"Ele foi, rápido e impetuoso e fez tudo, rápida e impetuosamente. Não ouviu dela nem um queixume, nem um murmúrio de excitação, nem uma palavra. Apenas sentiu que lhe agarrava os cabelos com força por detrás da cabeça e que arqueava levemente o corpo para facilitar os movimentos dele. Quando, exausto, tombou a cabeça de lado no peito dela e, minutos depois, rodou a cara para a olhar, reparou que ela continuava com a cabeça ligeiramente de lado, o mesmo sorriso na boca e contemplava o tecto do moinho, de olhos bem abertos. Só então pareceu verdadeiramente concentrar-se nela.
- Angelina?
-Sim...
- Diz-me uma coisa. Tu não és virgem, pois não?
Ela sorriu, sem se mexer.
- Então, tu acabas de fazer amor comigo, como é que queres que eu seja virgem?
- Sim, claro. Antes disso, quero eu dizer... eras virgem? Não, pois não?
- Isso preocupa-te?
- Se me preocupa? Que raio de pergunta! Então não há-de preocupar?
Ela sentou-se sobre os cobertores, afastando-lhe docemente a cabeça do colo, estendeu a mão para a bolsa, sacou um maço de Chesterfield, meteu um cigarro na boquilha e acendeu-o com o seu Zippo.
- Estás a falar a sério, Pedro? Preocupa-te que eu seja virgem? Agora é que te preocupa?
- Não, pensei nisso antes, mas, como não te vi dizer nada sobre o assunto nem travar as coisas, achei que... de uma maneira ou de outra...
- O quê?
- Que ou não eras virgem, ou...
- Ou quê?
- Ou não te importavas de deixar de ser...
- Ah, e o que concluíste, afinal?
Pedro estava a achar a conversa desagradável, a despropósito, e o pior é que tinha sido ele a começá-la. "Pensando bem, o que me importa a mim isso? Ela é que tem de se preocupar com o assunto!"
- Concluí que não, Angelina.
-Não... Não quê?
- Que não eras virgem, antes de mim. - Estava a começar a irritar-se com aquele interrogatório: então, ela não era virgem e ele é que era o réu?
Angelina reclinou-se sobre ele e pousou-lhe as mãos no peito. Ele estremeceu ao reparar outra vez como ela estava sensual e exposta na sua nudez, debruçada sobre ele. Ia falar, mas ela antecipou-se-lhe:
- Diz-me a verdade, Pedro: isso é grave, é importante para ti?

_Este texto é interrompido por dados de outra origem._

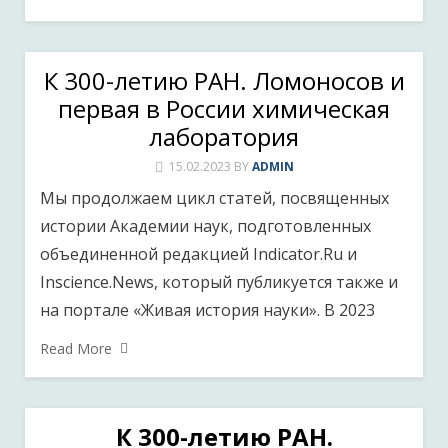
К 300-летию РАН. Ломоносов и
первая в России химическая
лаборатория
15.02.2023
BY
ADMIN
Мы продолжаем цикл статей, посвященных
истории Академии наук, подготовленных
объединенной редакцией Indicator.Ru и
Inscience.News, который публикуется также и
на портале «Живая история науки». В 2023
Read More
К 300-летию РАН.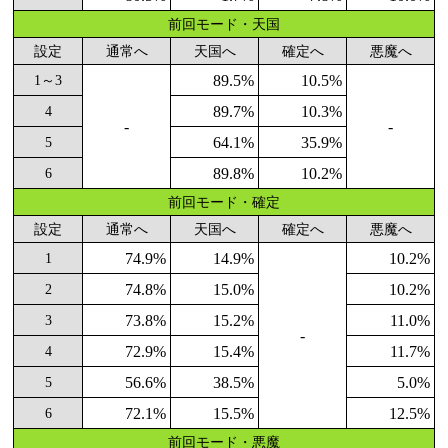
前回モード・天国
設定
通常へ
天国へ
確定へ
悪魔へ
89.5%
10.5%
1～3
89.7%
10.3%
4
-
-
64.1%
35.9%
5
89.8%
10.2%
6
前回モード・確定
設定
通常へ
天国へ
確定へ
悪魔へ
74.9%
14.9%
10.2%
1
74.8%
15.0%
10.2%
2
73.8%
15.2%
11.0%
3
-
72.9%
15.4%
11.7%
4
56.6%
38.5%
5.0%
5
72.1%
15.5%
12.5%
6
前回モード・悪魔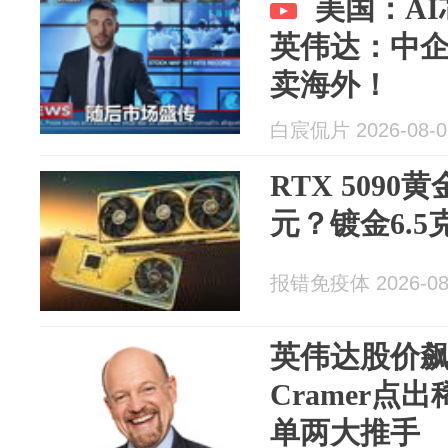
美国：A
英伟达：中
卖海外！
白宸侃片 2026-08-0
RTX 5090
元？镀金6.5
报错免疫体 2026-08
英伟达股价飙升1
Cramer点
单两大推手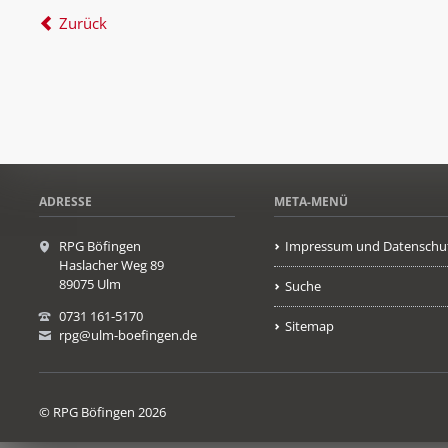
Zurück
ADRESSE
META-MENÜ
RPG Böfingen
Impressum und Datenschu
Haslacher Weg 89
89075 Ulm
Suche
0731 161-5170
Sitemap
rpg@ulm-boefingen.de
© RPG Böfingen 2026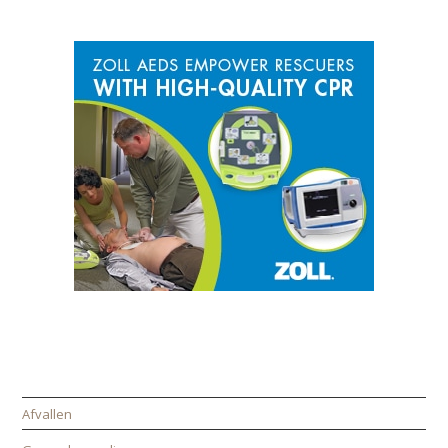
SPONSOR
CATEGORIEËN
Afvallen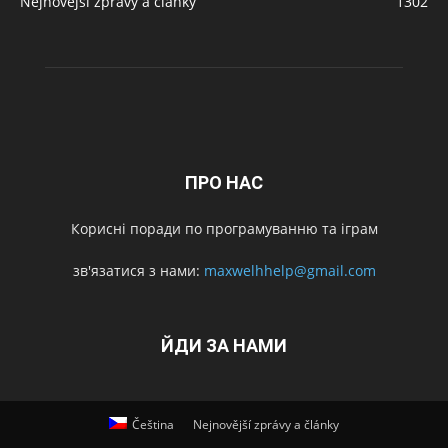
Nejnovější zprávy a články
1302
ПРО НАС
Корисні поради по програмуванню та іграм
зв'язатися з нами:
maxwelhhelp@gmail.com
ЙДИ ЗА НАМИ
Čeština
Nejnovější zprávy a články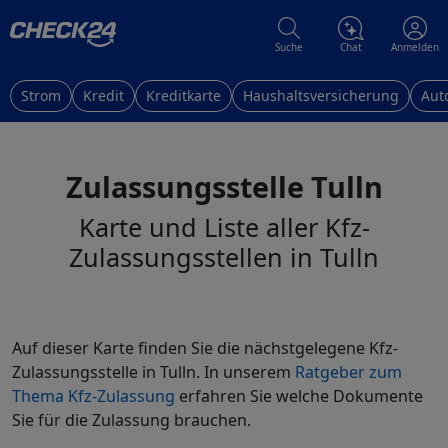
Suche
Chat
Anmelden
Strom
Kredit
Kreditkarte
Haushaltsversicherung
Aut
Zulassungsstelle Tulln
Karte und Liste aller Kfz-
Zulassungsstellen in Tulln
Auf dieser Karte finden Sie die nächstgelegene Kfz-
Zulassungsstelle in Tulln. In unserem
Ratgeber zum
Thema Kfz-Zulassung
erfahren Sie welche Dokumente
Sie für die Zulassung brauchen.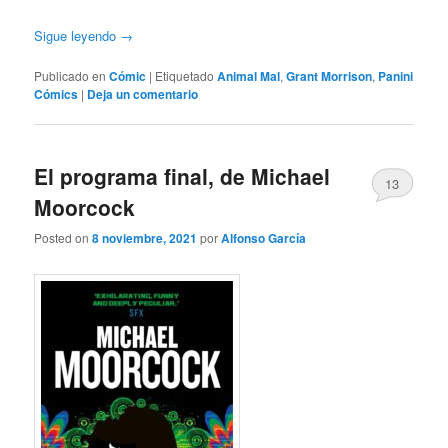
Sigue leyendo
→
Publicado en
Cómic
|
Etiquetado
Animal Mal
,
Grant Morrison
,
Panini
Cómics
|
Deja un comentario
El programa final, de Michael
13
Moorcock
Posted on
8 noviembre, 2021
por
Alfonso García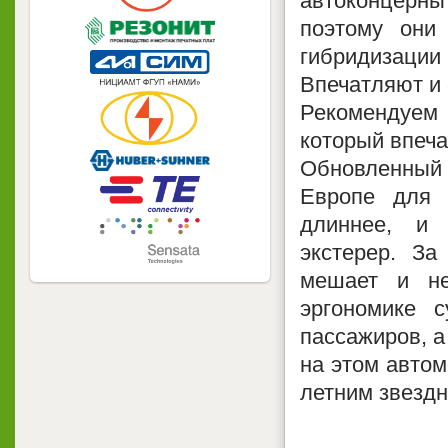
автоконцерны
поэтому они
гибридизации
Впечатляют и
Рекомендуем
который впеча
Обновленный
Европе для 
длиннее, и
экстерер. За
мешает и не
эргономике с
пассажиров, а
на этом автом
летним звезд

- Não sei se é grave. Importante é. E é... é diferente.
- Diferente de quê? Diferente daquilo a que estás habituado?
Ele hesitou.
- Não, diferente, sei lá, daquilo que seria normal esperar de uma rapariga como tu.
- Como eu?
- Sim, da tua condição, do teu meio...
Ela pressionou-lhe mais o peito.
- Estás a sugerir o quê, Pedro?
- Nada. Juro que não estou a sugerir nada.
- Então, onde é que está a importância para ti de saber se eu já dormi com um ou com mais do que um, antes de ti? Eu perguntei-te alguma coisa sobre a tua vida sexual passada?

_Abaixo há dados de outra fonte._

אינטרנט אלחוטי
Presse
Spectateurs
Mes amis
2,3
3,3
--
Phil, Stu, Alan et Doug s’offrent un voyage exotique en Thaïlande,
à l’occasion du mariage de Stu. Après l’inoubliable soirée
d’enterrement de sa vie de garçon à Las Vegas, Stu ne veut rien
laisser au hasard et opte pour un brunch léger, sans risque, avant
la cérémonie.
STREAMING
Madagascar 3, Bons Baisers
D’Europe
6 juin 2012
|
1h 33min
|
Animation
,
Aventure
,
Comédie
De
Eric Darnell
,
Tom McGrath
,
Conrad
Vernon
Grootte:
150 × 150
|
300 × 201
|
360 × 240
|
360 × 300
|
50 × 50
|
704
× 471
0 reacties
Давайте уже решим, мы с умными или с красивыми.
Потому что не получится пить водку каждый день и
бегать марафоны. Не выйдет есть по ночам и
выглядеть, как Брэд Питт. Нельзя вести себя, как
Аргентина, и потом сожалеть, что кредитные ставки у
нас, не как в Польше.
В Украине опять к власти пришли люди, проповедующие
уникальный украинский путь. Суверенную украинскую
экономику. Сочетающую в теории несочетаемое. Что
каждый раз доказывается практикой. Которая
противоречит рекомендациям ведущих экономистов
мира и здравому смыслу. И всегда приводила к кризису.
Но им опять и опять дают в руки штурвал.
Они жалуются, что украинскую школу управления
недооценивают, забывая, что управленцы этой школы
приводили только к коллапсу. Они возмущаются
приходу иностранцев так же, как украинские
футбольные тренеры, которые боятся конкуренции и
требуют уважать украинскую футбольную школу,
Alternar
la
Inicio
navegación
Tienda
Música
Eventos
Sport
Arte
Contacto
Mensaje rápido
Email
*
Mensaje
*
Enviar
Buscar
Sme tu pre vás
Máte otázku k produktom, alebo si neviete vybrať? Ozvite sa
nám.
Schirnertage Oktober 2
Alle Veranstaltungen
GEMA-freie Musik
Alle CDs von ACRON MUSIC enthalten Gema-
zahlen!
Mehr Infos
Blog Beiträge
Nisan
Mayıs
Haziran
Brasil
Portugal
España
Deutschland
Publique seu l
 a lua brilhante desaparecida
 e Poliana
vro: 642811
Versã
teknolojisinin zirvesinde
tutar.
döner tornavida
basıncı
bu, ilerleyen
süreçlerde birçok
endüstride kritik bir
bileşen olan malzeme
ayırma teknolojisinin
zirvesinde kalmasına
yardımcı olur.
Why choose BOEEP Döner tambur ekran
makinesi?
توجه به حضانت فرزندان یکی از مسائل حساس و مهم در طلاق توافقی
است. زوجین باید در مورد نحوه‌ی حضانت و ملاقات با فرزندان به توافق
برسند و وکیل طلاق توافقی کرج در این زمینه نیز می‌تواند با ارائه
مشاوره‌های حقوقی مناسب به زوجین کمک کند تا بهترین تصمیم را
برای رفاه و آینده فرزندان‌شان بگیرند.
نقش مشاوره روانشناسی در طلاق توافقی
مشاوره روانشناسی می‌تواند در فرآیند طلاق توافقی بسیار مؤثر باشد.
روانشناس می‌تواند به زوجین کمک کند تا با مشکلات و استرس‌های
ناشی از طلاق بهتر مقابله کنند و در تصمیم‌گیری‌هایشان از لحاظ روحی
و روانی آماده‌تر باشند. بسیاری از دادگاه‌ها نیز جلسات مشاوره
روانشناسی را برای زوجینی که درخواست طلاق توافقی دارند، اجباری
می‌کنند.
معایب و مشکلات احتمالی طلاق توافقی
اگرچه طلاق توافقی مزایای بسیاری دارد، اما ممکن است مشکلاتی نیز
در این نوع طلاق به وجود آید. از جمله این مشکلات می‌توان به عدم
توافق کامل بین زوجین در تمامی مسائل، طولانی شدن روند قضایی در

- É diferente, Angelina...
- Porquê diferente? Eu deixo de ser respeitável a teus olhos por já não ser virgem? Não queres voltar a estar comigo, por causa disso?
- Não, não, nada disso!
- Então?
Ele suspirou. Demasiadas perguntas para que não estava preparado. Nunca tinha, aliás, imaginado que devesse estar.

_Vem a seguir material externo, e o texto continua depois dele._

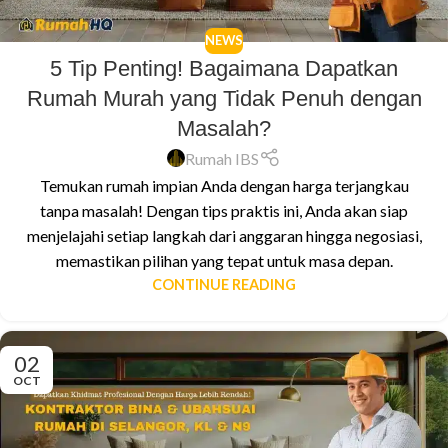
NEWS
5 Tip Penting! Bagaimana Dapatkan
Rumah Murah yang Tidak Penuh dengan
Masalah?
Rumah IBS
Temukan rumah impian Anda dengan harga terjangkau
tanpa masalah! Dengan tips praktis ini, Anda akan siap
menjelajahi setiap langkah dari anggaran hingga negosiasi,
memastikan pilihan yang tepat untuk masa depan.
CONTINUE READING
02
OCT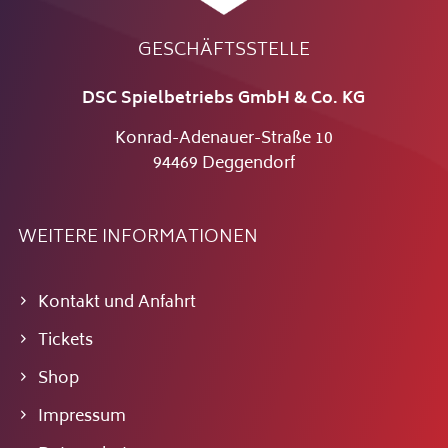
GESCHÄFTSSTELLE
DSC Spielbetriebs GmbH & Co. KG
Konrad-Adenauer-Straße 10
94469 Deggendorf
WEITERE INFORMATIONEN
Kontakt und Anfahrt
Tickets
Shop
Impressum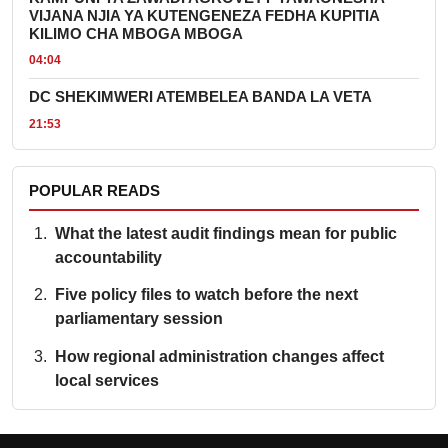
VIJANA NJIA YA KUTENGENEZA FEDHA KUPITIA
KILIMO CHA MBOGA MBOGA
04:04
DC SHEKIMWERI ATEMBELEA BANDA LA VETA
21:53
POPULAR READS
What the latest audit findings mean for public
accountability
Five policy files to watch before the next
parliamentary session
How regional administration changes affect
local services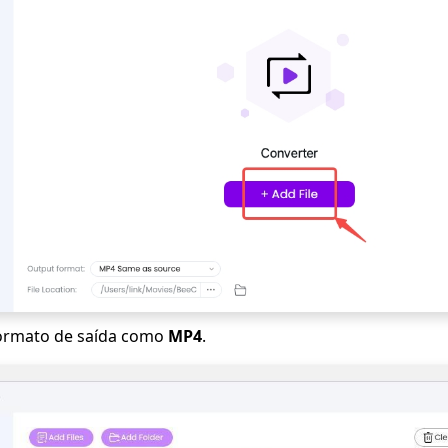
formato de saída como
MP4
.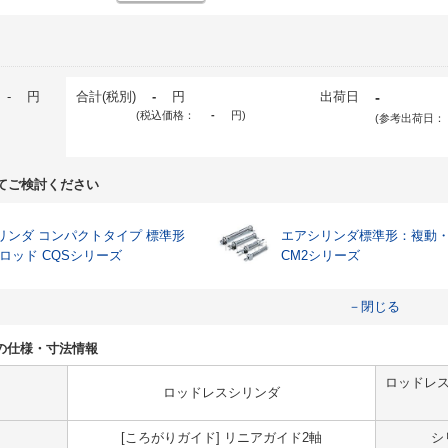
-
円
合計(税別)
-
円
出荷日
-
(税込価格：
-
円
)
(参考出荷日：
てご検討ください
リンダ コンパクトタイプ 標準形
エアシリンダ標準形：複動
片ロッド CQSシリーズ
CM2シリーズ
－閉じる
9BLの仕様・寸法情報
ロッドレス
ロッドレスシリンダ
[ころがりガイド] リニアガイド2軸
シ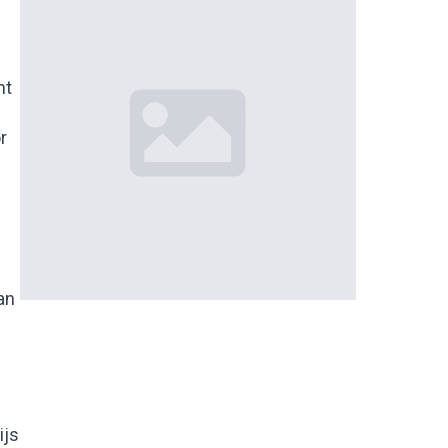
mt
r
an
ijs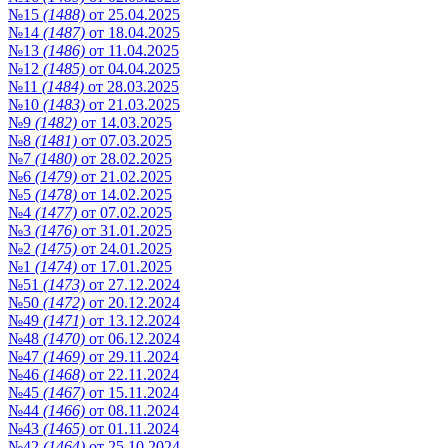
№15
(1488)
от 25.04.2025
№14
(1487)
от 18.04.2025
№13
(1486)
от 11.04.2025
№12
(1485)
от 04.04.2025
№11
(1484)
от 28.03.2025
№10
(1483)
от 21.03.2025
№9
(1482)
от 14.03.2025
№8
(1481)
от 07.03.2025
№7
(1480)
от 28.02.2025
№6
(1479)
от 21.02.2025
№5
(1478)
от 14.02.2025
№4
(1477)
от 07.02.2025
№3
(1476)
от 31.01.2025
№2
(1475)
от 24.01.2025
№1
(1474)
от 17.01.2025
№51
(1473)
от 27.12.2024
№50
(1472)
от 20.12.2024
№49
(1471)
от 13.12.2024
№48
(1470)
от 06.12.2024
№47
(1469)
от 29.11.2024
№46
(1468)
от 22.11.2024
№45
(1467)
от 15.11.2024
№44
(1466)
от 08.11.2024
№43
(1465)
от 01.11.2024
№42
(1464)
от 25.10.2024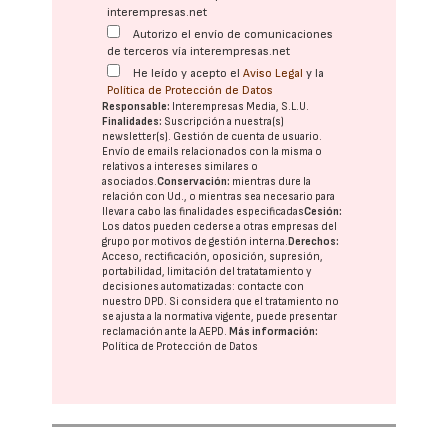
interempresas.net
Autorizo el envío de comunicaciones
de terceros vía interempresas.net
He leído y acepto el
Aviso Legal
y la
Política de Protección de Datos
Responsable:
Interempresas Media, S.L.U.
Finalidades:
Suscripción a nuestra(s)
newsletter(s). Gestión de cuenta de usuario.
Envío de emails relacionados con la misma o
relativos a intereses similares o
asociados.
Conservación:
mientras dure la
relación con Ud., o mientras sea necesario para
llevar a cabo las finalidades especificadas
Cesión:
Los datos pueden cederse a otras
empresas del
grupo
por motivos de gestión interna.
Derechos:
Acceso, rectificación, oposición, supresión,
portabilidad, limitación del tratatamiento y
decisiones automatizadas:
contacte con
nuestro DPD
. Si considera que el tratamiento no
se ajusta a la normativa vigente, puede presentar
reclamación ante la
AEPD
.
Más información:
Política de Protección de Datos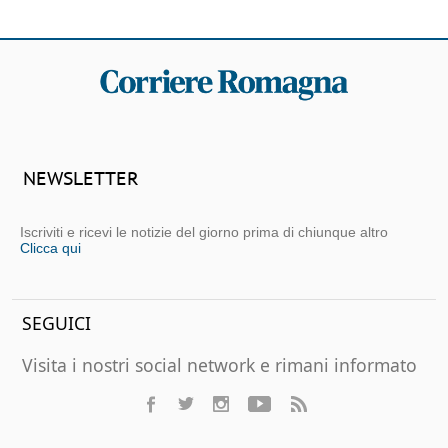
NEWSLETTER
Iscriviti e ricevi le notizie del giorno prima di chiunque altro
Clicca qui
SEGUICI
Visita i nostri social network e rimani informato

- Angelina: por mais moderna que tu sejas ou queiras aparentar ser, não podes ignorar que há tradições e valores morais, no meio em que nós vivemos, que...
- Convenções, Pedro!
- Seja: convenções. Chama-lhe o que quiseres, mas há.
- E o que interessam elas?
- Interessam, sim.
- Para quê?
- Para quê? Olha, para o casamento, por exemplo!
- Para o casamento? Mas tu pediste-me em casamento?
- Não...
-Vais pedir-me em casamento? Ou melhor, ias pedir-me em casamento, mas agora, que descobriste que eu não era virgem, já não podes? E isso?
Ele afastou-lhe as mãos e levantou-se. Estava a ficar sem ar, a sentir-se acossado.
- Que raio de pergunta, que raio de interrogatório!
Não podemos parar com isto? Uma coisa tão boa acaba assim, nesta discussão parva!
Ela baixou a guarda, enfim. Sentiu que continuar seria maldade sua."